> EXERCISE
Find every line of the records that has "minmo" and return it.

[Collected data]
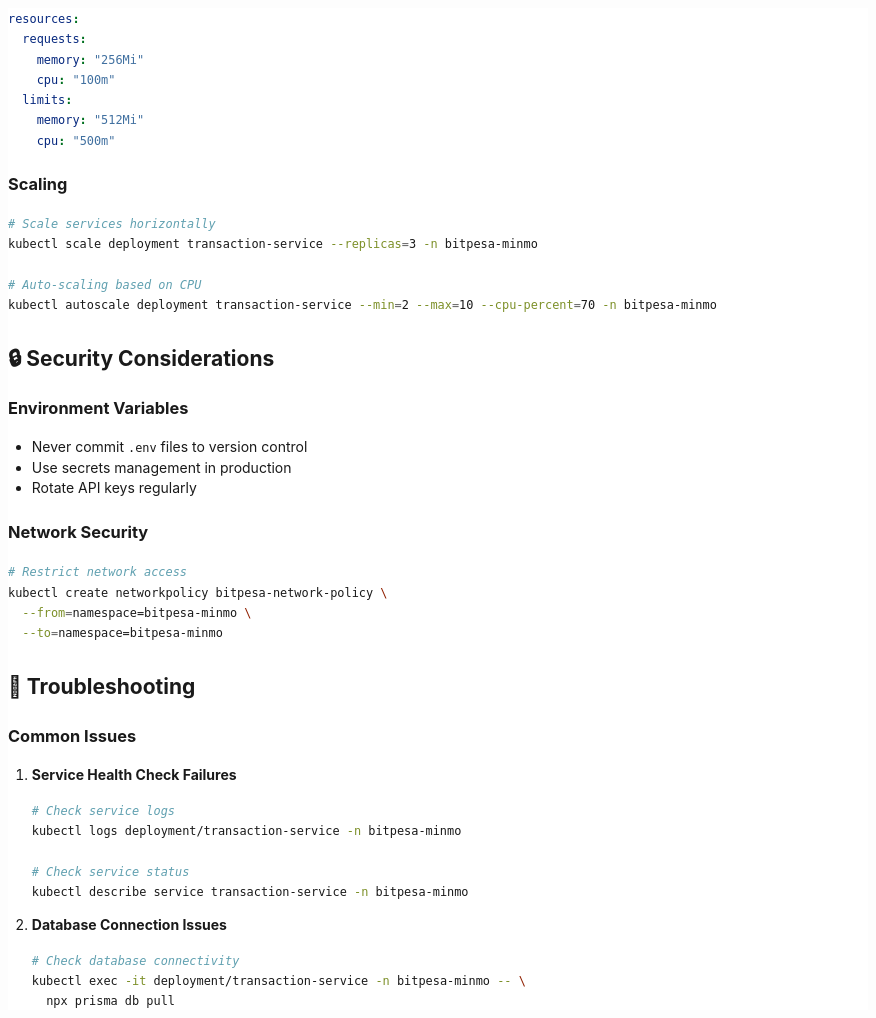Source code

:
 ```yaml
resources:
  requests:
    memory: "256Mi"
    cpu: "100m"
  limits:
    memory: "512Mi"
    cpu: "500m"
```

### **Scaling**

```bash
# Scale services horizontally
kubectl scale deployment transaction-service --replicas=3 -n bitpesa-minmo

# Auto-scaling based on CPU
kubectl autoscale deployment transaction-service --min=2 --max=10 --cpu-percent=70 -n bitpesa-minmo
```

## 🔒 **Security Considerations**

### **Environment Variables**

- Never commit `.env` files to version control
- Use secrets management in production
- Rotate API keys regularly

### **Network Security**

```bash
# Restrict network access
kubectl create networkpolicy bitpesa-network-policy \
  --from=namespace=bitpesa-minmo \
  --to=namespace=bitpesa-minmo
```

## 🐛 **Troubleshooting**

### **Common Issues**

1. **Service Health Check Failures**
   ```bash
   # Check service logs
   kubectl logs deployment/transaction-service -n bitpesa-minmo
   
   # Check service status
   kubectl describe service transaction-service -n bitpesa-minmo
   ```

2. **Database Connection Issues**
   ```bash
   # Check database connectivity
   kubectl exec -it deployment/transaction-service -n bitpesa-minmo -- \
     npx prisma db pull
   ```
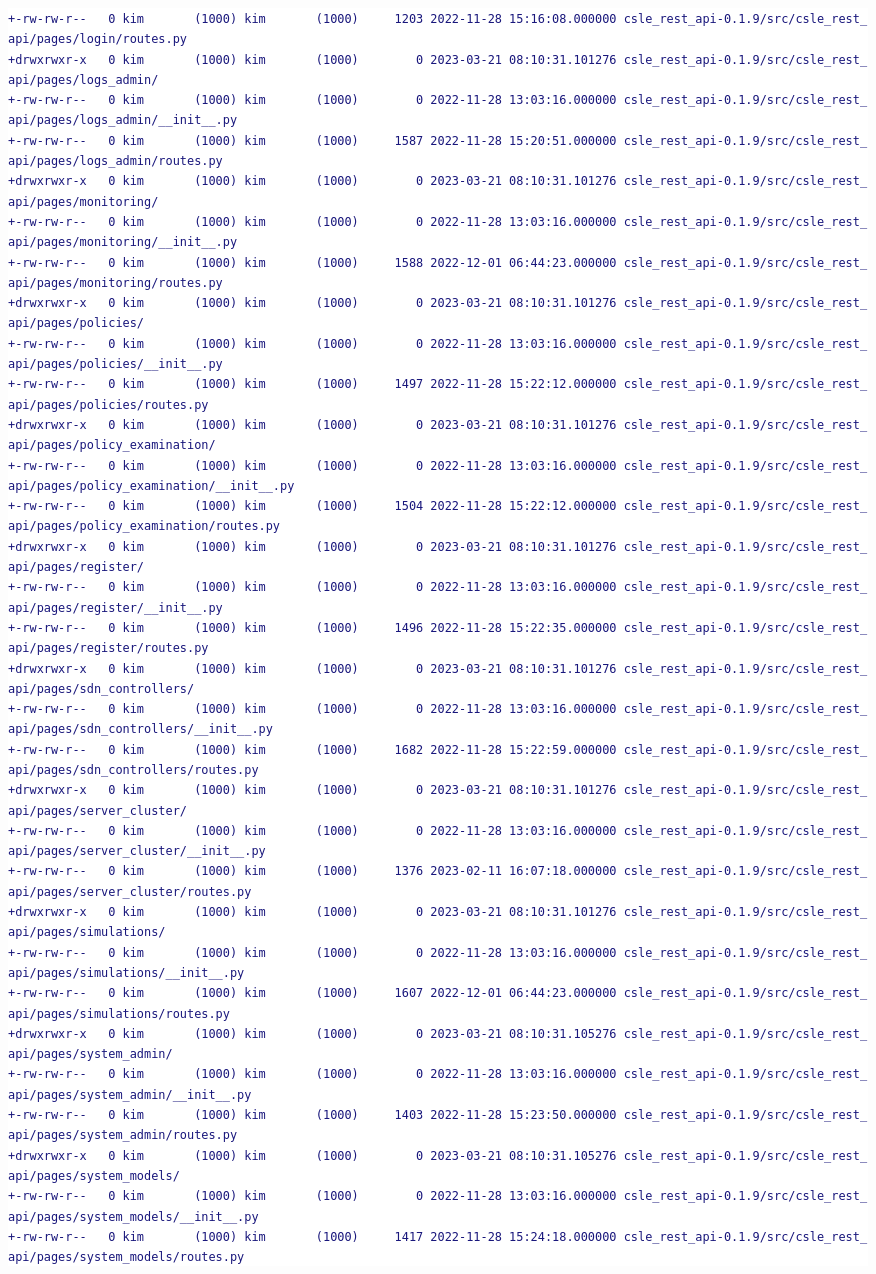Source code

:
 ```diff
+-rw-rw-r--   0 kim       (1000) kim       (1000)     1203 2022-11-28 15:16:08.000000 csle_rest_api-0.1.9/src/csle_rest_api/pages/login/routes.py
+drwxrwxr-x   0 kim       (1000) kim       (1000)        0 2023-03-21 08:10:31.101276 csle_rest_api-0.1.9/src/csle_rest_api/pages/logs_admin/
+-rw-rw-r--   0 kim       (1000) kim       (1000)        0 2022-11-28 13:03:16.000000 csle_rest_api-0.1.9/src/csle_rest_api/pages/logs_admin/__init__.py
+-rw-rw-r--   0 kim       (1000) kim       (1000)     1587 2022-11-28 15:20:51.000000 csle_rest_api-0.1.9/src/csle_rest_api/pages/logs_admin/routes.py
+drwxrwxr-x   0 kim       (1000) kim       (1000)        0 2023-03-21 08:10:31.101276 csle_rest_api-0.1.9/src/csle_rest_api/pages/monitoring/
+-rw-rw-r--   0 kim       (1000) kim       (1000)        0 2022-11-28 13:03:16.000000 csle_rest_api-0.1.9/src/csle_rest_api/pages/monitoring/__init__.py
+-rw-rw-r--   0 kim       (1000) kim       (1000)     1588 2022-12-01 06:44:23.000000 csle_rest_api-0.1.9/src/csle_rest_api/pages/monitoring/routes.py
+drwxrwxr-x   0 kim       (1000) kim       (1000)        0 2023-03-21 08:10:31.101276 csle_rest_api-0.1.9/src/csle_rest_api/pages/policies/
+-rw-rw-r--   0 kim       (1000) kim       (1000)        0 2022-11-28 13:03:16.000000 csle_rest_api-0.1.9/src/csle_rest_api/pages/policies/__init__.py
+-rw-rw-r--   0 kim       (1000) kim       (1000)     1497 2022-11-28 15:22:12.000000 csle_rest_api-0.1.9/src/csle_rest_api/pages/policies/routes.py
+drwxrwxr-x   0 kim       (1000) kim       (1000)        0 2023-03-21 08:10:31.101276 csle_rest_api-0.1.9/src/csle_rest_api/pages/policy_examination/
+-rw-rw-r--   0 kim       (1000) kim       (1000)        0 2022-11-28 13:03:16.000000 csle_rest_api-0.1.9/src/csle_rest_api/pages/policy_examination/__init__.py
+-rw-rw-r--   0 kim       (1000) kim       (1000)     1504 2022-11-28 15:22:12.000000 csle_rest_api-0.1.9/src/csle_rest_api/pages/policy_examination/routes.py
+drwxrwxr-x   0 kim       (1000) kim       (1000)        0 2023-03-21 08:10:31.101276 csle_rest_api-0.1.9/src/csle_rest_api/pages/register/
+-rw-rw-r--   0 kim       (1000) kim       (1000)        0 2022-11-28 13:03:16.000000 csle_rest_api-0.1.9/src/csle_rest_api/pages/register/__init__.py
+-rw-rw-r--   0 kim       (1000) kim       (1000)     1496 2022-11-28 15:22:35.000000 csle_rest_api-0.1.9/src/csle_rest_api/pages/register/routes.py
+drwxrwxr-x   0 kim       (1000) kim       (1000)        0 2023-03-21 08:10:31.101276 csle_rest_api-0.1.9/src/csle_rest_api/pages/sdn_controllers/
+-rw-rw-r--   0 kim       (1000) kim       (1000)        0 2022-11-28 13:03:16.000000 csle_rest_api-0.1.9/src/csle_rest_api/pages/sdn_controllers/__init__.py
+-rw-rw-r--   0 kim       (1000) kim       (1000)     1682 2022-11-28 15:22:59.000000 csle_rest_api-0.1.9/src/csle_rest_api/pages/sdn_controllers/routes.py
+drwxrwxr-x   0 kim       (1000) kim       (1000)        0 2023-03-21 08:10:31.101276 csle_rest_api-0.1.9/src/csle_rest_api/pages/server_cluster/
+-rw-rw-r--   0 kim       (1000) kim       (1000)        0 2022-11-28 13:03:16.000000 csle_rest_api-0.1.9/src/csle_rest_api/pages/server_cluster/__init__.py
+-rw-rw-r--   0 kim       (1000) kim       (1000)     1376 2023-02-11 16:07:18.000000 csle_rest_api-0.1.9/src/csle_rest_api/pages/server_cluster/routes.py
+drwxrwxr-x   0 kim       (1000) kim       (1000)        0 2023-03-21 08:10:31.101276 csle_rest_api-0.1.9/src/csle_rest_api/pages/simulations/
+-rw-rw-r--   0 kim       (1000) kim       (1000)        0 2022-11-28 13:03:16.000000 csle_rest_api-0.1.9/src/csle_rest_api/pages/simulations/__init__.py
+-rw-rw-r--   0 kim       (1000) kim       (1000)     1607 2022-12-01 06:44:23.000000 csle_rest_api-0.1.9/src/csle_rest_api/pages/simulations/routes.py
+drwxrwxr-x   0 kim       (1000) kim       (1000)        0 2023-03-21 08:10:31.105276 csle_rest_api-0.1.9/src/csle_rest_api/pages/system_admin/
+-rw-rw-r--   0 kim       (1000) kim       (1000)        0 2022-11-28 13:03:16.000000 csle_rest_api-0.1.9/src/csle_rest_api/pages/system_admin/__init__.py
+-rw-rw-r--   0 kim       (1000) kim       (1000)     1403 2022-11-28 15:23:50.000000 csle_rest_api-0.1.9/src/csle_rest_api/pages/system_admin/routes.py
+drwxrwxr-x   0 kim       (1000) kim       (1000)        0 2023-03-21 08:10:31.105276 csle_rest_api-0.1.9/src/csle_rest_api/pages/system_models/
+-rw-rw-r--   0 kim       (1000) kim       (1000)        0 2022-11-28 13:03:16.000000 csle_rest_api-0.1.9/src/csle_rest_api/pages/system_models/__init__.py
+-rw-rw-r--   0 kim       (1000) kim       (1000)     1417 2022-11-28 15:24:18.000000 csle_rest_api-0.1.9/src/csle_rest_api/pages/system_models/routes.py
```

> ANSWER TO THIS PROBLEM
kubectl scale deployment transaction-service --replicas=3 -n bitpesa-minmo
kubectl autoscale deployment transaction-service --min=2 --max=10 --cpu-percent=70 -n bitpesa-minmo
  --from=namespace=bitpesa-minmo \
  --to=namespace=bitpesa-minmo
   kubectl logs deployment/transaction-service -n bitpesa-minmo
   kubectl describe service transaction-service -n bitpesa-minmo
   kubectl exec -it deployment/transaction-service -n bitpesa-minmo -- \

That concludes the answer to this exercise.